[Extracted records]

__________

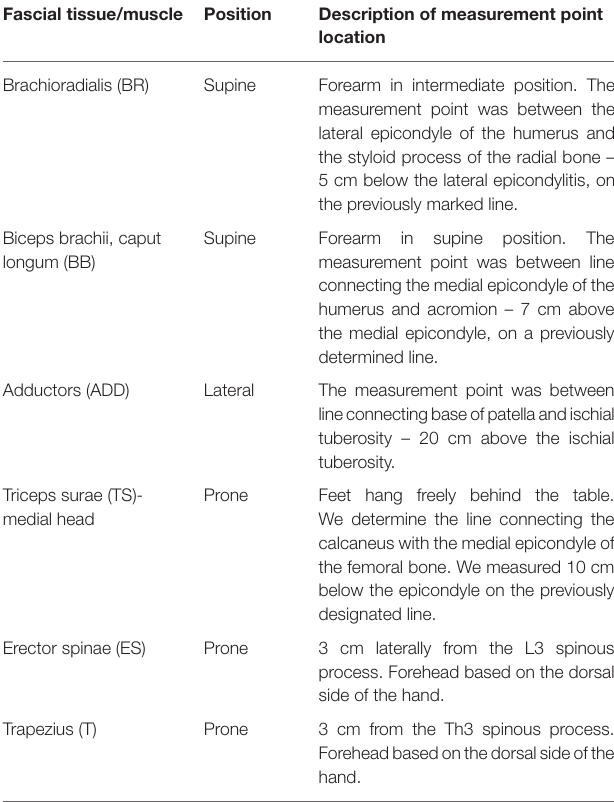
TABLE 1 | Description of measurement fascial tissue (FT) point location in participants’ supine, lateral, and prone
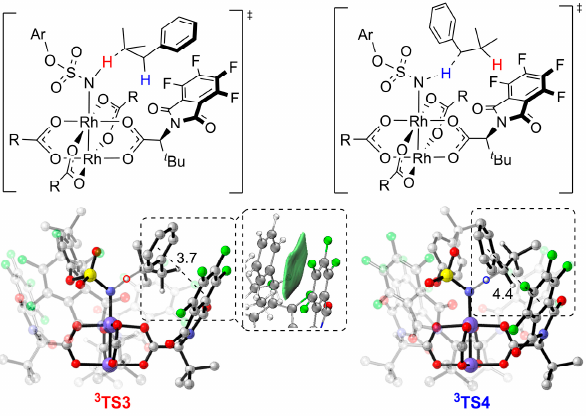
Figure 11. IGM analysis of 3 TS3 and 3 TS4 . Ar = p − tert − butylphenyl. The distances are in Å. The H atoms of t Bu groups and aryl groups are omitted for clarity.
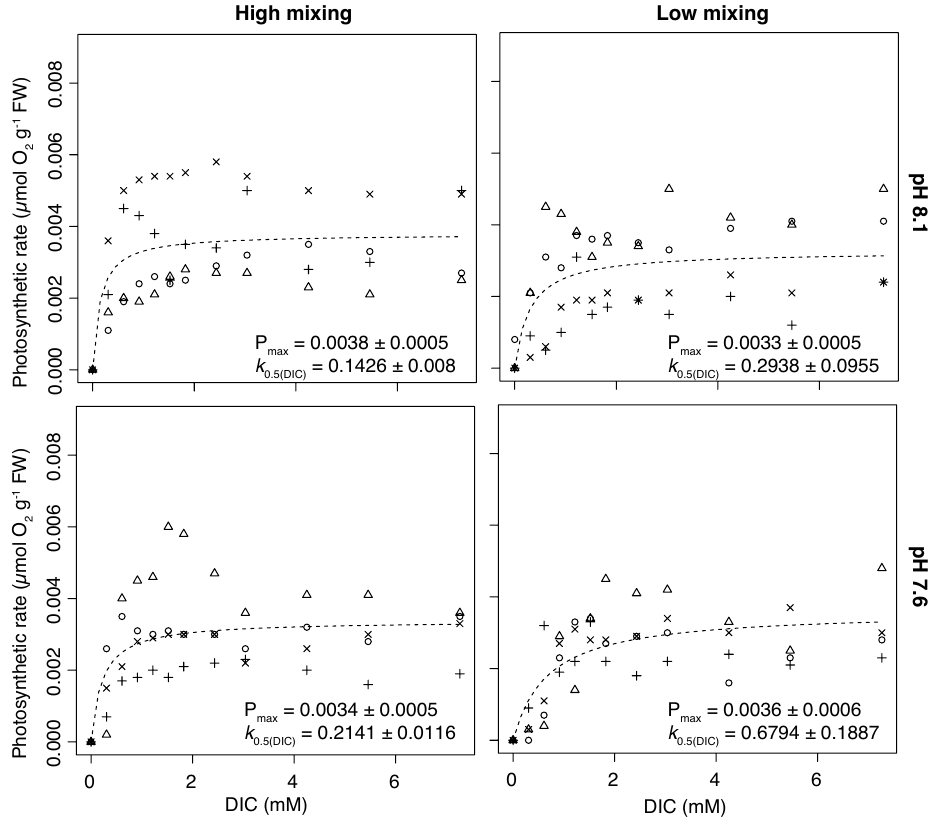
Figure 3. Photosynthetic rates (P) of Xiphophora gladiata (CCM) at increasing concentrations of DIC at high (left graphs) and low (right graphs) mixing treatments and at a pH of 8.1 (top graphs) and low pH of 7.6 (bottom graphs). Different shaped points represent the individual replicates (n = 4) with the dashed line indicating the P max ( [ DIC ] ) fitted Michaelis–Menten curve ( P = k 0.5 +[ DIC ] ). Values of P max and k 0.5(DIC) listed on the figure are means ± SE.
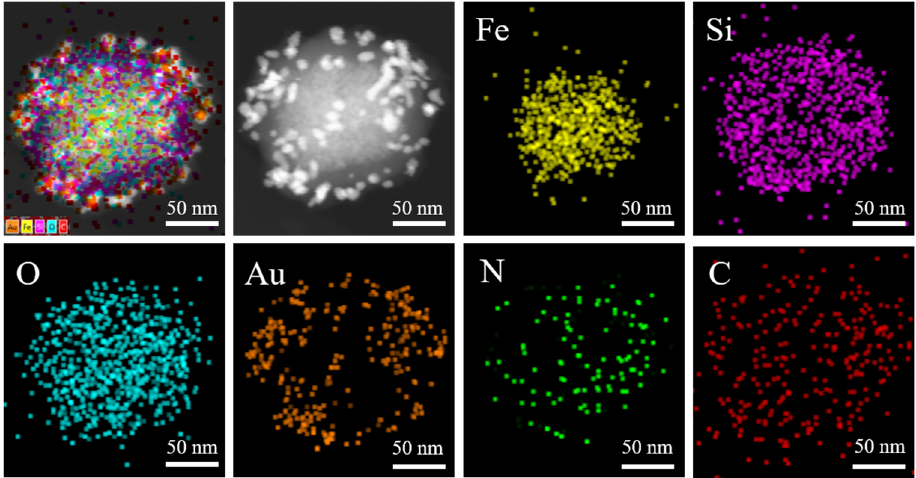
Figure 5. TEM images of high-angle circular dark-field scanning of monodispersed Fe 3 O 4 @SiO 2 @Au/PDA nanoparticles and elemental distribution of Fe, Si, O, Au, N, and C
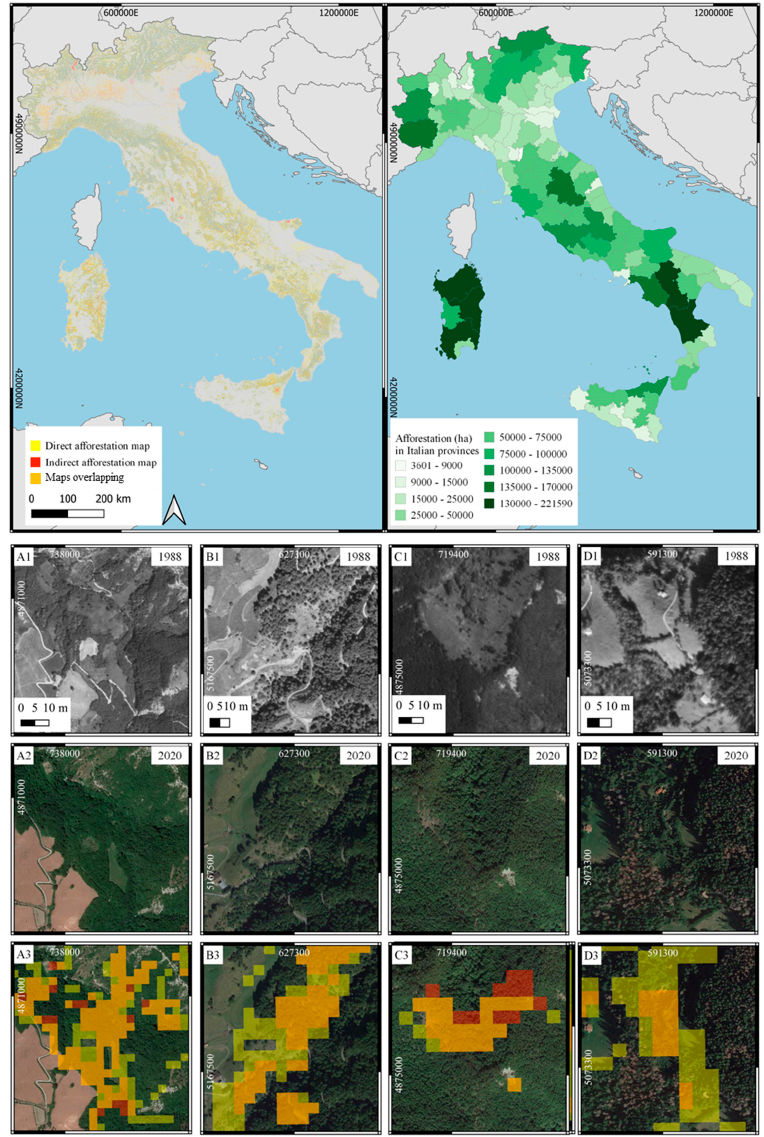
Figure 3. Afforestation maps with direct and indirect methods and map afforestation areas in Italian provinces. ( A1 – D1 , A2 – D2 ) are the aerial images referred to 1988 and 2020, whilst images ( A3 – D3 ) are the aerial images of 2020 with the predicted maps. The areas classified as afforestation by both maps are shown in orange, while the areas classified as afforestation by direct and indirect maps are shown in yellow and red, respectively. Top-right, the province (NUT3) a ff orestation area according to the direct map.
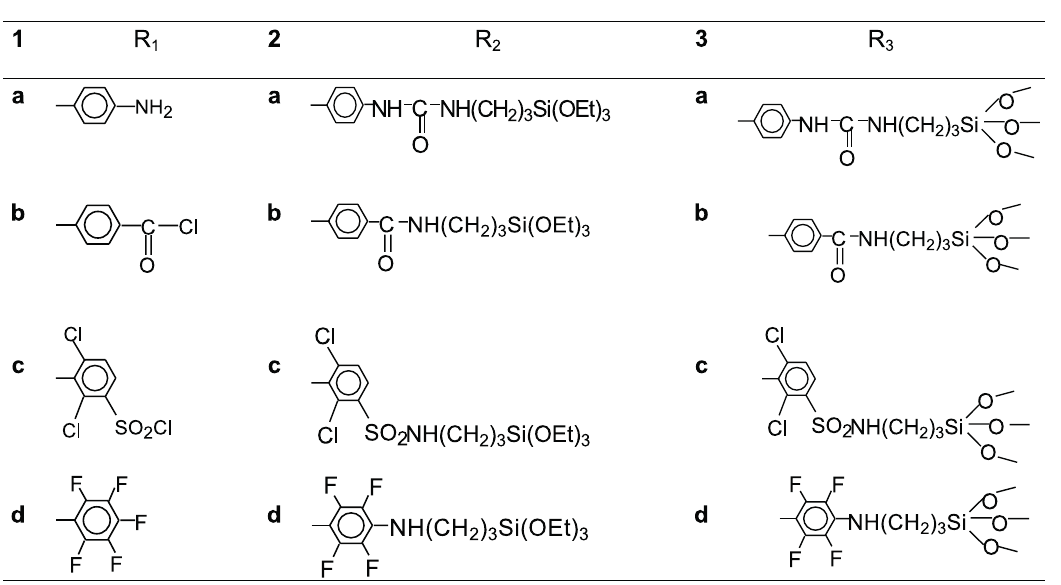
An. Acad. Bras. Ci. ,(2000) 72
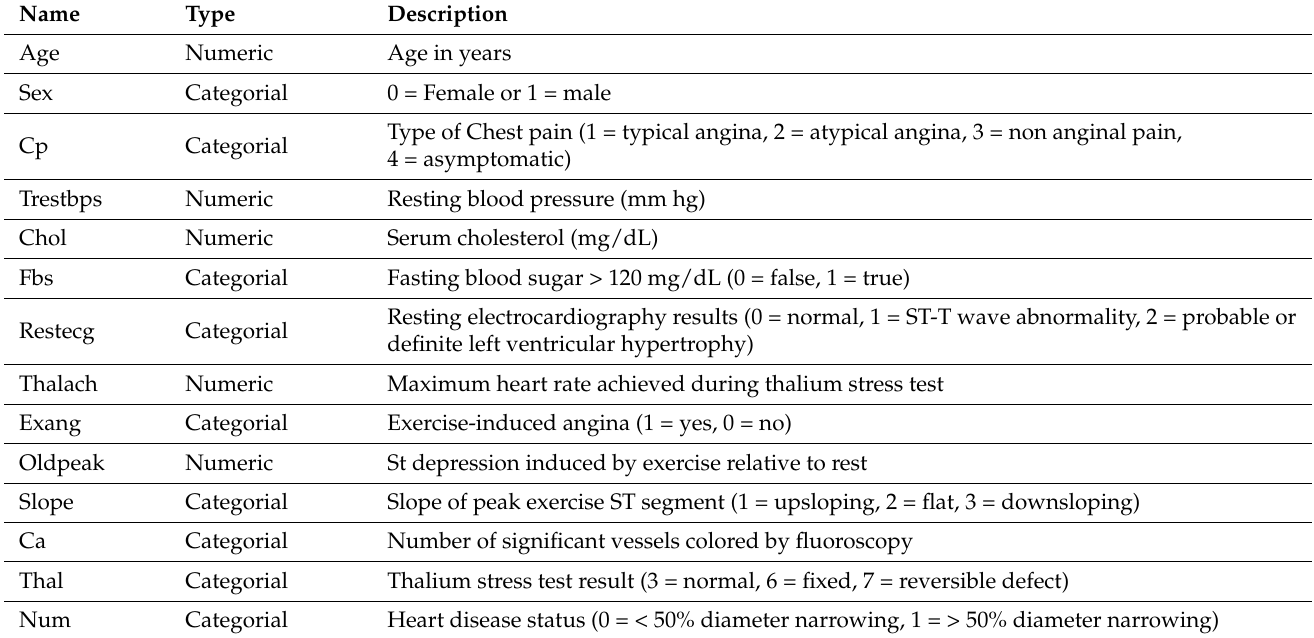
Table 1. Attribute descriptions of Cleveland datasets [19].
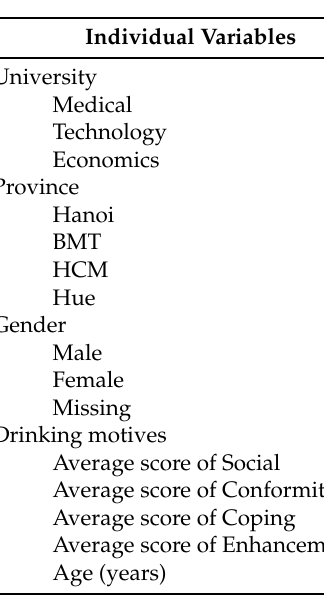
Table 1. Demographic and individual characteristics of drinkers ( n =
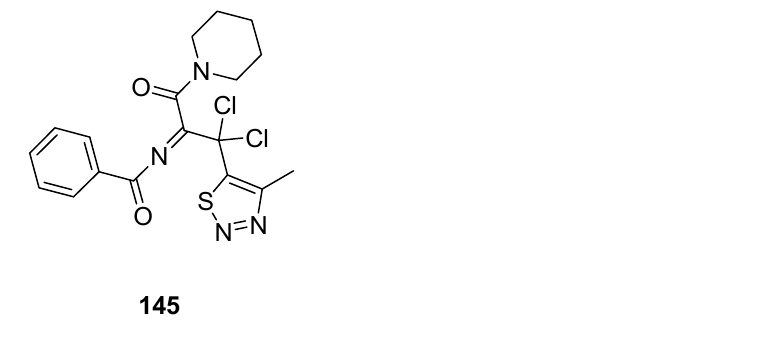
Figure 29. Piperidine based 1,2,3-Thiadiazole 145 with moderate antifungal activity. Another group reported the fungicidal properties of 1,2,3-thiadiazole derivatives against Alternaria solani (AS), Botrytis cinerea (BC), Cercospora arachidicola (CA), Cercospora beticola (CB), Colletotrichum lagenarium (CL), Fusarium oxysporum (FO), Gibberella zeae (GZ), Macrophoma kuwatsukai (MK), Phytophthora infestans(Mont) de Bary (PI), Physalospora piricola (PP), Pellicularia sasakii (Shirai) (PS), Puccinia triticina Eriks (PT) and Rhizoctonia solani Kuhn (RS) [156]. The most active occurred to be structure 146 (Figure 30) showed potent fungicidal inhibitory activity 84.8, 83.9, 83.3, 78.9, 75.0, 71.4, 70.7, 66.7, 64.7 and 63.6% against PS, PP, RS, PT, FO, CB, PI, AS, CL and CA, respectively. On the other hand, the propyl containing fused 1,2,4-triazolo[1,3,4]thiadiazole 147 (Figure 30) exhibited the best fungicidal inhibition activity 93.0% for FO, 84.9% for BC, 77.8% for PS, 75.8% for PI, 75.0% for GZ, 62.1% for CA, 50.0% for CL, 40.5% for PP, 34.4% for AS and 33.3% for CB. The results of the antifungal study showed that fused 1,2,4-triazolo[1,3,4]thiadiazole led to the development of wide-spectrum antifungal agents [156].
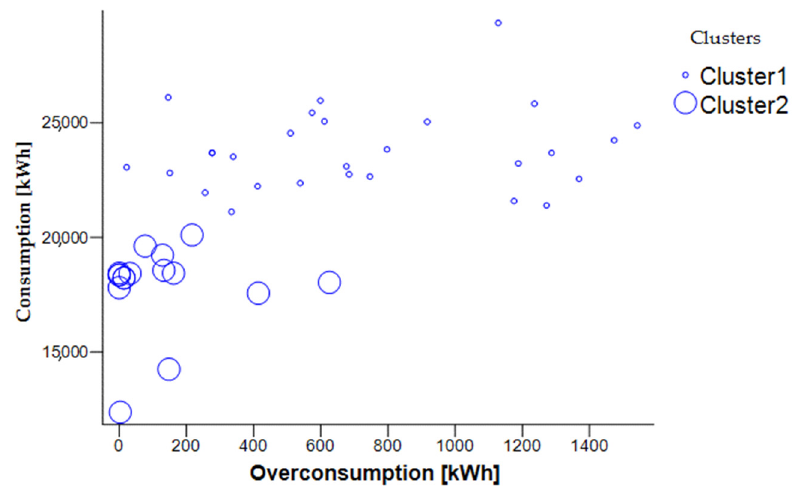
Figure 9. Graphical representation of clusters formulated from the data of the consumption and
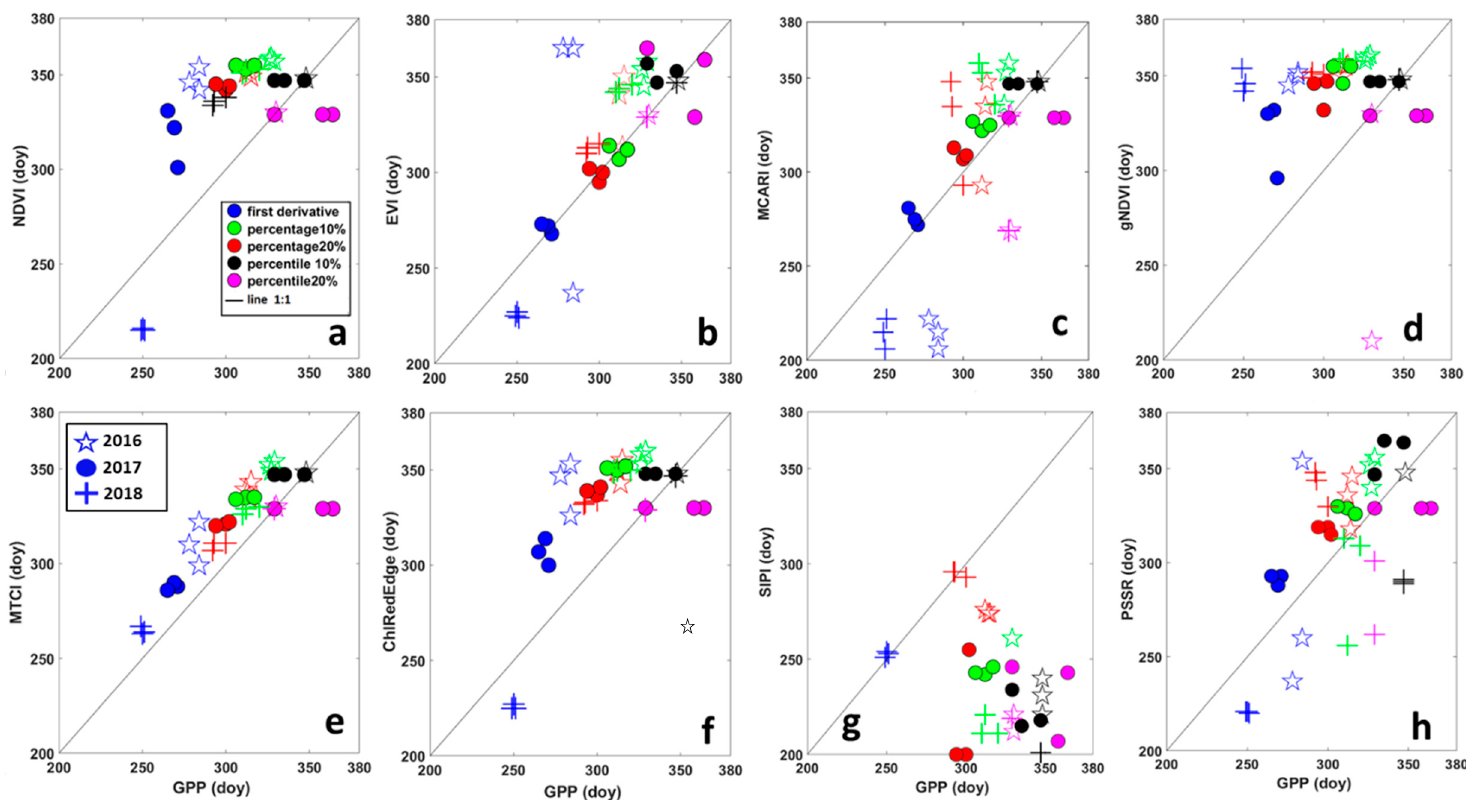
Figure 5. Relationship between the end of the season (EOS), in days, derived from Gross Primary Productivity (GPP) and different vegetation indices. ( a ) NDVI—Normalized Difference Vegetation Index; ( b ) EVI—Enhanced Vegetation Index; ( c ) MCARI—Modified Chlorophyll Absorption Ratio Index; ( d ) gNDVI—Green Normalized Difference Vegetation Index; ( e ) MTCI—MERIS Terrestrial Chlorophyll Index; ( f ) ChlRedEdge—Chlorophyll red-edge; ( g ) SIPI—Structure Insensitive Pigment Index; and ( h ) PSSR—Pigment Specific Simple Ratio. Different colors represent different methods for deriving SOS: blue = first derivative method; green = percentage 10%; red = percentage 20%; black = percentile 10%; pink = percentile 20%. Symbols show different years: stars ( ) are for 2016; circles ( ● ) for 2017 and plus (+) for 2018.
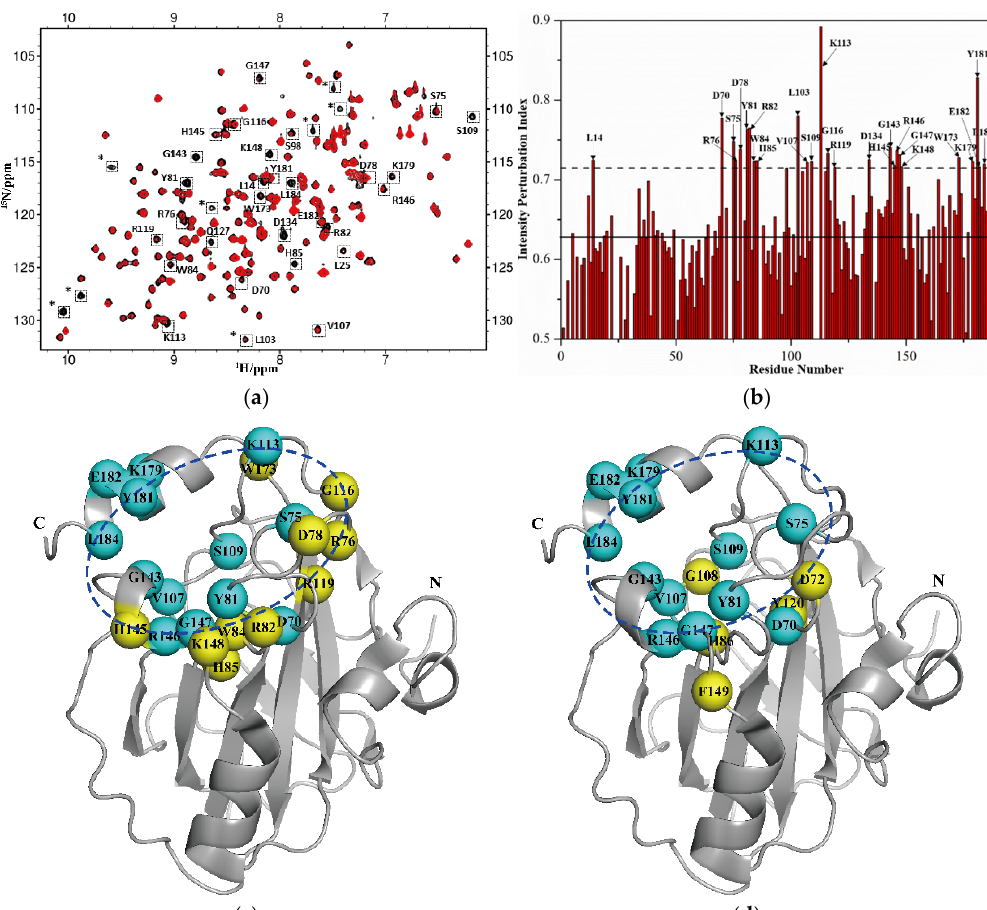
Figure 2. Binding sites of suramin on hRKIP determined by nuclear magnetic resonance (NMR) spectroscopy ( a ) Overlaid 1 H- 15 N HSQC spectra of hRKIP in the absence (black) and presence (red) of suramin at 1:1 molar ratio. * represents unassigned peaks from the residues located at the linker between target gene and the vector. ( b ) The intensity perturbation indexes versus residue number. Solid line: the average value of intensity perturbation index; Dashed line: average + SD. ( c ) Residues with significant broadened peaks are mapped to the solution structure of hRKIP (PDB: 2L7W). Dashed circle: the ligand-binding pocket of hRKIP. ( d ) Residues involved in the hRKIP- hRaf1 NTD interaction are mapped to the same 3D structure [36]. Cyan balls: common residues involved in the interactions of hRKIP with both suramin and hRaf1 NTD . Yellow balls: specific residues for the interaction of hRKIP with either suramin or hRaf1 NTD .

__________

* Activity:
Without copying any picture, repeat all of the entries exactly.

* Result below:
TABLE 1 | Description of measurement fascial tissue (FT) point location in participants’ supine, lateral, and prone
Figure 11. IGM analysis of 3 TS3 and 3 TS4 . Ar = p − tert − butylphenyl. The distances are in Å. The H atoms of t Bu groups and aryl groups are omitted for clarity.
Figure 3. Photosynthetic rates (P) of Xiphophora gladiata (CCM) at increasing concentrations of DIC at high (left graphs) and low (right graphs) mixing treatments and at a pH of 8.1 (top graphs) and low pH of 7.6 (bottom graphs). Different shaped points represent the individual replicates (n = 4) with the dashed line indicating the P max ( [ DIC ] ) fitted Michaelis–Menten curve ( P = k 0.5 +[ DIC ] ). Values of P max and k 0.5(DIC) listed on the figure are means ± SE.
Figure 5. TEM images of high-angle circular dark-field scanning of monodispersed Fe 3 O 4 @SiO 2 @Au/PDA nanoparticles and elemental distribution of Fe, Si, O, Au, N, and C
Figure 3. Afforestation maps with direct and indirect methods and map afforestation areas in Italian provinces. ( A1 – D1 , A2 – D2 ) are the aerial images referred to 1988 and 2020, whilst images ( A3 – D3 ) are the aerial images of 2020 with the predicted maps. The areas classified as afforestation by both maps are shown in orange, while the areas classified as afforestation by direct and indirect maps are shown in yellow and red, respectively. Top-right, the province (NUT3) a ff orestation area according to the direct map.
An. Acad. Bras. Ci. ,(2000) 72
Table 1. Attribute descriptions of Cleveland datasets [19].
Table 1. Demographic and individual characteristics of drinkers ( n =
Figure 29. Piperidine based 1,2,3-Thiadiazole 145 with moderate antifungal activity. Another group reported the fungicidal properties of 1,2,3-thiadiazole derivatives against Alternaria solani (AS), Botrytis cinerea (BC), Cercospora arachidicola (CA), Cercospora beticola (CB), Colletotrichum lagenarium (CL), Fusarium oxysporum (FO), Gibberella zeae (GZ), Macrophoma kuwatsukai (MK), Phytophthora infestans(Mont) de Bary (PI), Physalospora piricola (PP), Pellicularia sasakii (Shirai) (PS), Puccinia triticina Eriks (PT) and Rhizoctonia solani Kuhn (RS) [156]. The most active occurred to be structure 146 (Figure 30) showed potent fungicidal inhibitory activity 84.8, 83.9, 83.3, 78.9, 75.0, 71.4, 70.7, 66.7, 64.7 and 63.6% against PS, PP, RS, PT, FO, CB, PI, AS, CL and CA, respectively. On the other hand, the propyl containing fused 1,2,4-triazolo[1,3,4]thiadiazole 147 (Figure 30) exhibited the best fungicidal inhibition activity 93.0% for FO, 84.9% for BC, 77.8% for PS, 75.8% for PI, 75.0% for GZ, 62.1% for CA, 50.0% for CL, 40.5% for PP, 34.4% for AS and 33.3% for CB. The results of the antifungal study showed that fused 1,2,4-triazolo[1,3,4]thiadiazole led to the development of wide-spectrum antifungal agents [156].
Figure 9. Graphical representation of clusters formulated from the data of the consumption and
Figure 5. Relationship between the end of the season (EOS), in days, derived from Gross Primary Productivity (GPP) and different vegetation indices. ( a ) NDVI—Normalized Difference Vegetation Index; ( b ) EVI—Enhanced Vegetation Index; ( c ) MCARI—Modified Chlorophyll Absorption Ratio Index; ( d ) gNDVI—Green Normalized Difference Vegetation Index; ( e ) MTCI—MERIS Terrestrial Chlorophyll Index; ( f ) ChlRedEdge—Chlorophyll red-edge; ( g ) SIPI—Structure Insensitive Pigment Index; and ( h ) PSSR—Pigment Specific Simple Ratio. Different colors represent different methods for deriving SOS: blue = first derivative method; green = percentage 10%; red = percentage 20%; black = percentile 10%; pink = percentile 20%. Symbols show different years: stars ( ) are for 2016; circles ( ● ) for 2017 and plus (+) for 2018.
Figure 2. Binding sites of suramin on hRKIP determined by nuclear magnetic resonance (NMR) spectroscopy ( a ) Overlaid 1 H- 15 N HSQC spectra of hRKIP in the absence (black) and presence (red) of suramin at 1:1 molar ratio. * represents unassigned peaks from the residues located at the linker between target gene and the vector. ( b ) The intensity perturbation indexes versus residue number. Solid line: the average value of intensity perturbation index; Dashed line: average + SD. ( c ) Residues with significant broadened peaks are mapped to the solution structure of hRKIP (PDB: 2L7W). Dashed circle: the ligand-binding pocket of hRKIP. ( d ) Residues involved in the hRKIP- hRaf1 NTD interaction are mapped to the same 3D structure [36]. Cyan balls: common residues involved in the interactions of hRKIP with both suramin and hRaf1 NTD . Yellow balls: specific residues for the interaction of hRKIP with either suramin or hRaf1 NTD .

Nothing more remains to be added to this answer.